# Assigned task:
Your task is to copy the data exactly while leaving out every picture.

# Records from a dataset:
- - -

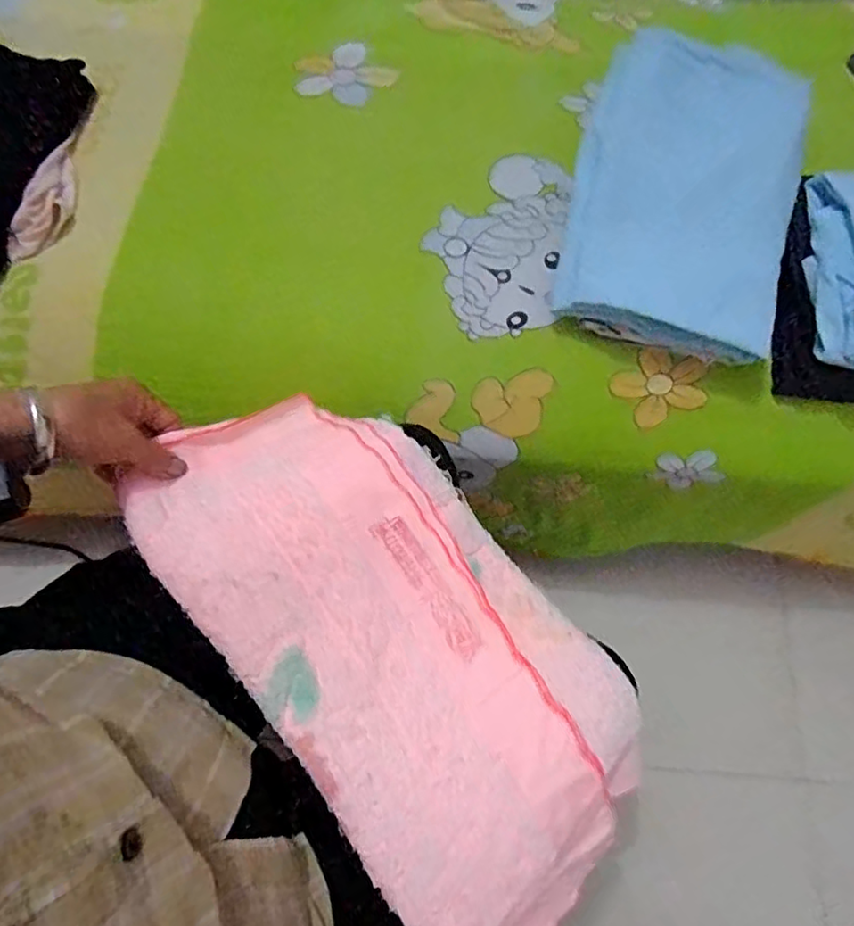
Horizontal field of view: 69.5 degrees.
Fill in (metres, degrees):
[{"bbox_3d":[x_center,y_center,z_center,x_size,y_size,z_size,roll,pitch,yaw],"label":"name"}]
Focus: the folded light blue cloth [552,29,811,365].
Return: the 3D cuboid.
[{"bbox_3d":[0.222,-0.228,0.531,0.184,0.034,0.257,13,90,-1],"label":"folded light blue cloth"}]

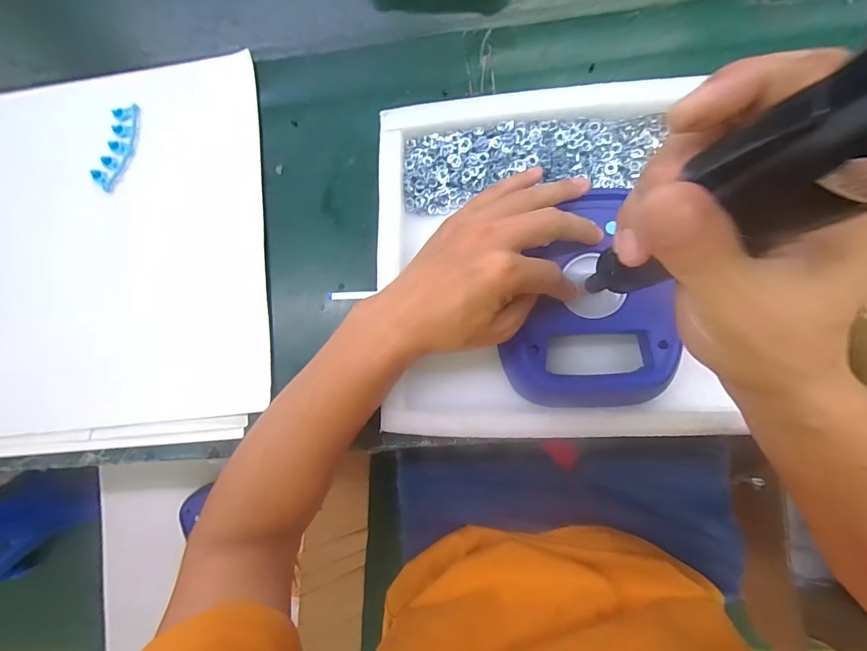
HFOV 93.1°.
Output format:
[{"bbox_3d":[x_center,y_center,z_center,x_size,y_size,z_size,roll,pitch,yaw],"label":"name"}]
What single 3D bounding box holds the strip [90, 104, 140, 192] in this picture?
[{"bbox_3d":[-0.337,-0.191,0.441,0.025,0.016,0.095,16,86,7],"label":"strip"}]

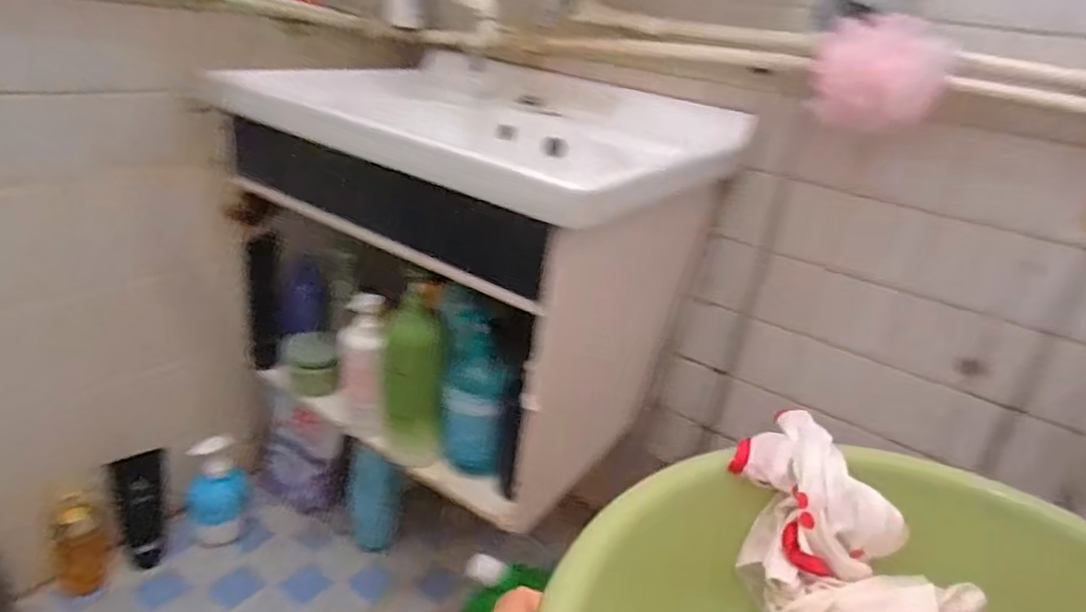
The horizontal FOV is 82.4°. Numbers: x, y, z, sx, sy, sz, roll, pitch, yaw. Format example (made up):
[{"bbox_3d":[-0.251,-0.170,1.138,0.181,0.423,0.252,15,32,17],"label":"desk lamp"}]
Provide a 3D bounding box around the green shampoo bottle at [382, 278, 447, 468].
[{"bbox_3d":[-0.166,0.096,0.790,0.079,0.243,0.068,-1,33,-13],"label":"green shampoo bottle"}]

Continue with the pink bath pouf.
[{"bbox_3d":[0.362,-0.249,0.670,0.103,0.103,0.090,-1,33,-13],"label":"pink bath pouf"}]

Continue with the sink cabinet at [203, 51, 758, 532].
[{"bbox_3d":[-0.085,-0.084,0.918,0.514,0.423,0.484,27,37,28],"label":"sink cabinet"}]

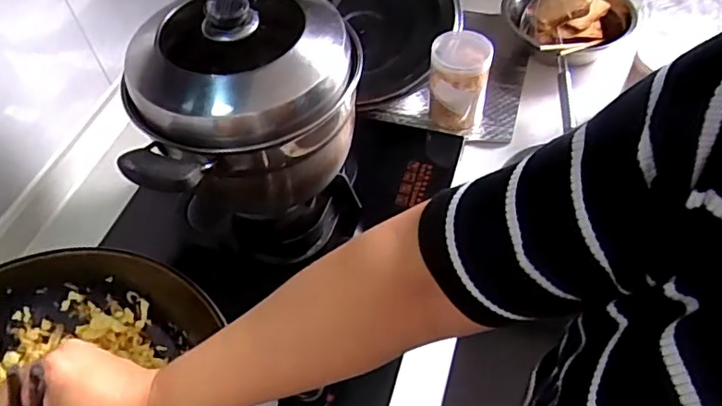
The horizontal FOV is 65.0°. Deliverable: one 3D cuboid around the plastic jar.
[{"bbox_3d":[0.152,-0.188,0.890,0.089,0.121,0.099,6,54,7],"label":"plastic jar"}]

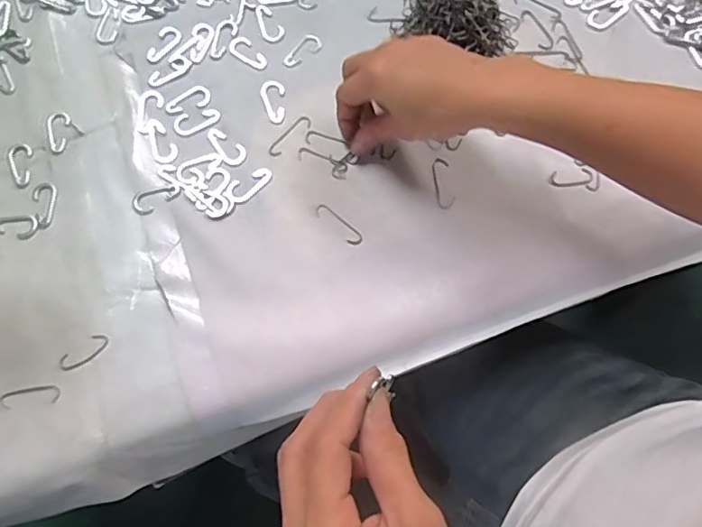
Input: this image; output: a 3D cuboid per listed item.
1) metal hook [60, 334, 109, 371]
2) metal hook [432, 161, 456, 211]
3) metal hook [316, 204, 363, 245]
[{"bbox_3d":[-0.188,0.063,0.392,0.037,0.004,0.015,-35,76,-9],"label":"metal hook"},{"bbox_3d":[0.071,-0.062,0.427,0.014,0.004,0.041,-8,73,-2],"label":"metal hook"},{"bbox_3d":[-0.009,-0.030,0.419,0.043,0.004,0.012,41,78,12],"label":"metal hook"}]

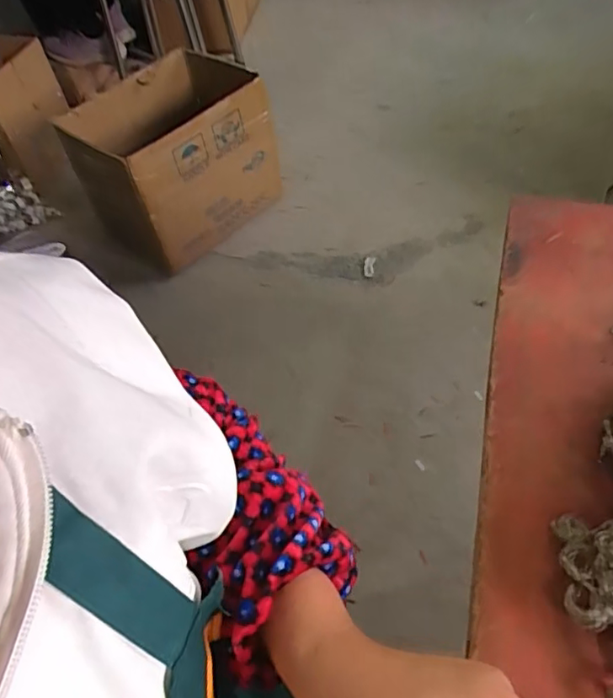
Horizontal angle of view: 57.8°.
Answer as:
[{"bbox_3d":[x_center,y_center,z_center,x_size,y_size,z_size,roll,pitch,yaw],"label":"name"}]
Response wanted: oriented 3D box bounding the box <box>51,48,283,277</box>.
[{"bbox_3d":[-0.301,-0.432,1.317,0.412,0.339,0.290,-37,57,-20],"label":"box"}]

- - -

# Your response:
Horizontal field of view: 69.5 degrees.
Fill in (metres, degrees):
[{"bbox_3d":[x_center,y_center,z_center,x_size,y_size,z_size,roll,pitch,yaw],"label":"name"}]
Focus: the folded light blue cloth [552,29,811,365].
Return: the 3D cuboid.
[{"bbox_3d":[0.222,-0.228,0.531,0.184,0.034,0.257,13,90,-1],"label":"folded light blue cloth"}]

HFOV 93.1°.
Output format:
[{"bbox_3d":[x_center,y_center,z_center,x_size,y_size,z_size,roll,pitch,yaw],"label":"name"}]
What single 3D bounding box holds the strip [90, 104, 140, 192] in this picture?
[{"bbox_3d":[-0.337,-0.191,0.441,0.025,0.016,0.095,16,86,7],"label":"strip"}]

The horizontal FOV is 82.4°. Numbers: x, y, z, sx, sy, sz, roll, pitch, yaw. Format example (made up):
[{"bbox_3d":[-0.251,-0.170,1.138,0.181,0.423,0.252,15,32,17],"label":"desk lamp"}]
Provide a 3D bounding box around the green shampoo bottle at [382, 278, 447, 468].
[{"bbox_3d":[-0.166,0.096,0.790,0.079,0.243,0.068,-1,33,-13],"label":"green shampoo bottle"}]

Continue with the pink bath pouf.
[{"bbox_3d":[0.362,-0.249,0.670,0.103,0.103,0.090,-1,33,-13],"label":"pink bath pouf"}]

Continue with the sink cabinet at [203, 51, 758, 532].
[{"bbox_3d":[-0.085,-0.084,0.918,0.514,0.423,0.484,27,37,28],"label":"sink cabinet"}]

The horizontal FOV is 65.0°. Deliverable: one 3D cuboid around the plastic jar.
[{"bbox_3d":[0.152,-0.188,0.890,0.089,0.121,0.099,6,54,7],"label":"plastic jar"}]

Input: this image; output: a 3D cuboid per listed item.
1) metal hook [60, 334, 109, 371]
2) metal hook [432, 161, 456, 211]
3) metal hook [316, 204, 363, 245]
[{"bbox_3d":[-0.188,0.063,0.392,0.037,0.004,0.015,-35,76,-9],"label":"metal hook"},{"bbox_3d":[0.071,-0.062,0.427,0.014,0.004,0.041,-8,73,-2],"label":"metal hook"},{"bbox_3d":[-0.009,-0.030,0.419,0.043,0.004,0.012,41,78,12],"label":"metal hook"}]

Horizontal angle of view: 57.8°.
Answer as:
[{"bbox_3d":[x_center,y_center,z_center,x_size,y_size,z_size,roll,pitch,yaw],"label":"name"}]
Response wanted: oriented 3D box bounding the box <box>51,48,283,277</box>.
[{"bbox_3d":[-0.301,-0.432,1.317,0.412,0.339,0.290,-37,57,-20],"label":"box"}]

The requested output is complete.